(Dataset entries)

- - - - - - -

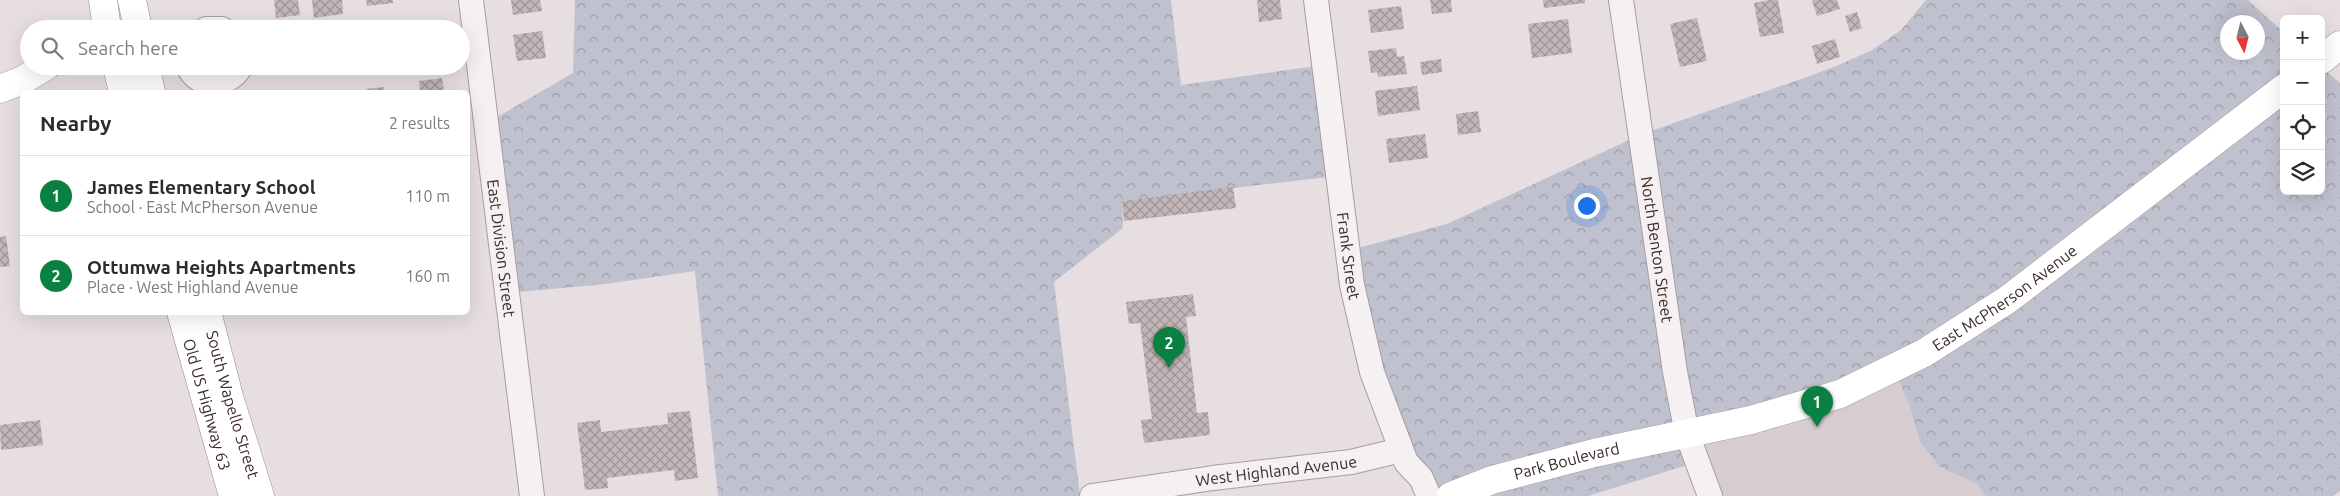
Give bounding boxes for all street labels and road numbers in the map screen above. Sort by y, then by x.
street label: North Benton Street [1638,175,1677,324]
street label: East Division Street [484,178,519,319]
street label: Frank Street [1334,211,1364,302]
street label: East McPherson Avenue [1929,241,2080,354]
street label: South Wapello Street [203,329,263,481]
street label: Old US Highway 63 [180,336,234,472]
street label: Park Boulevard [1512,439,1621,483]
street label: West Highland Avenue [1194,452,1359,489]

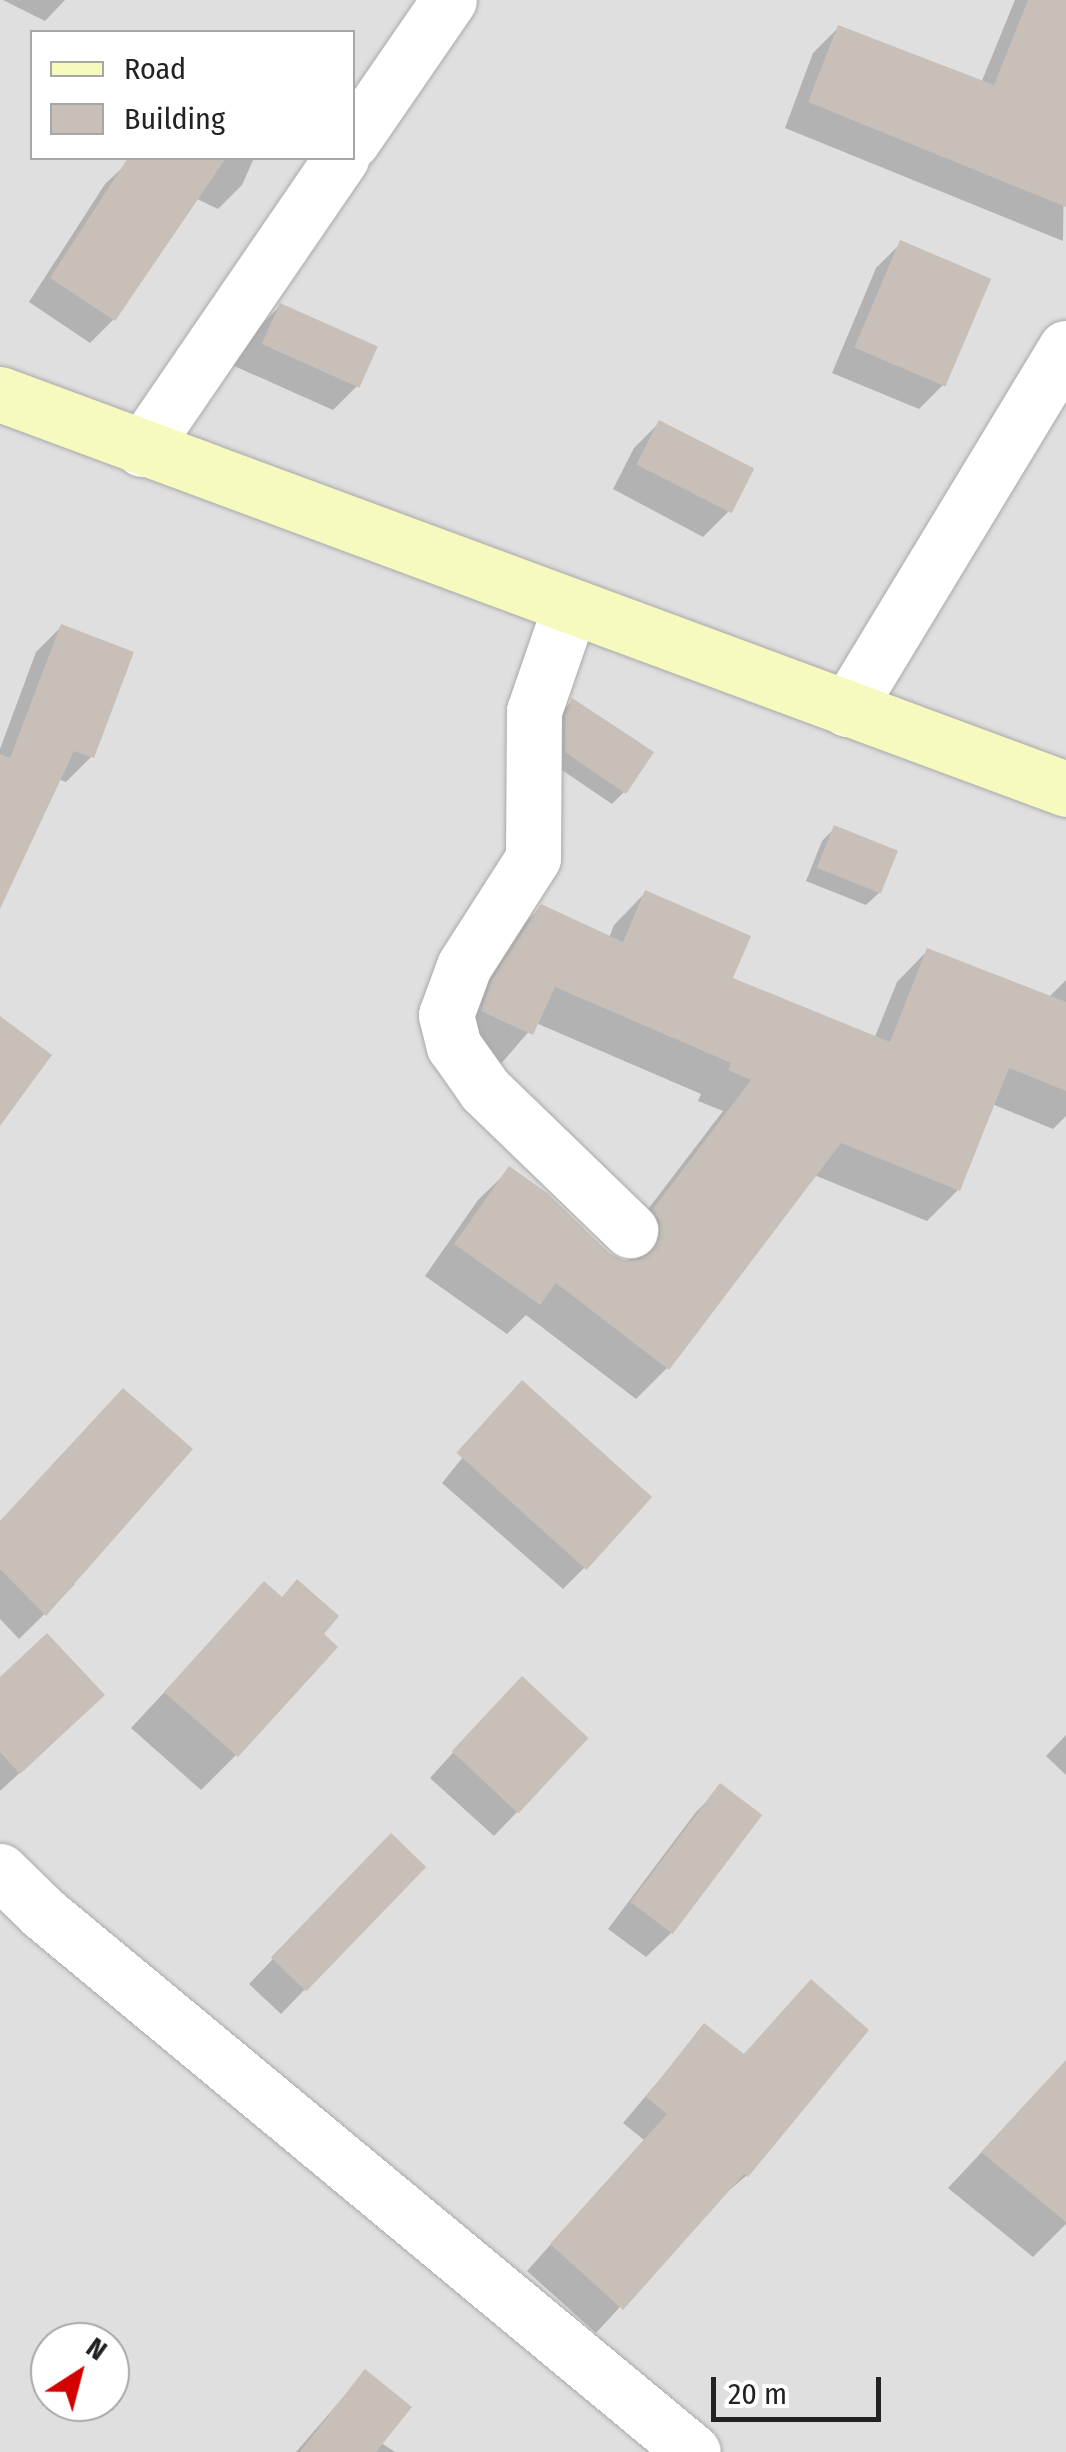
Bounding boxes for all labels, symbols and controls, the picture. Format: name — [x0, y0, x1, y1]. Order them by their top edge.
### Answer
legend — [30, 30, 355, 160]
text: Road — [124, 51, 186, 87]
text: Building — [124, 101, 225, 137]
north arrow — [30, 2322, 130, 2422]
text: N — [80, 2331, 113, 2367]
scale bar — [716, 2357, 886, 2419]
text: 20 m — [728, 2376, 787, 2412]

- - - - - - -

Would you please print the entries once more, word for word, minus the pictures?

FINISHED TASK:
Give bounding boxes for all street labels and road numbers in the map screen above. Sort by y, then by x.
street label: North Benton Street [1638,175,1677,324]
street label: East Division Street [484,178,519,319]
street label: Frank Street [1334,211,1364,302]
street label: East McPherson Avenue [1929,241,2080,354]
street label: South Wapello Street [203,329,263,481]
street label: Old US Highway 63 [180,336,234,472]
street label: Park Boulevard [1512,439,1621,483]
street label: West Highland Avenue [1194,452,1359,489]

Bounding boxes for all labels, symbols and controls, the picture. Format: name — [x0, y0, x1, y1]. Order them by their top edge.
### Answer
legend — [30, 30, 355, 160]
text: Road — [124, 51, 186, 87]
text: Building — [124, 101, 225, 137]
north arrow — [30, 2322, 130, 2422]
text: N — [80, 2331, 113, 2367]
scale bar — [716, 2357, 886, 2419]
text: 20 m — [728, 2376, 787, 2412]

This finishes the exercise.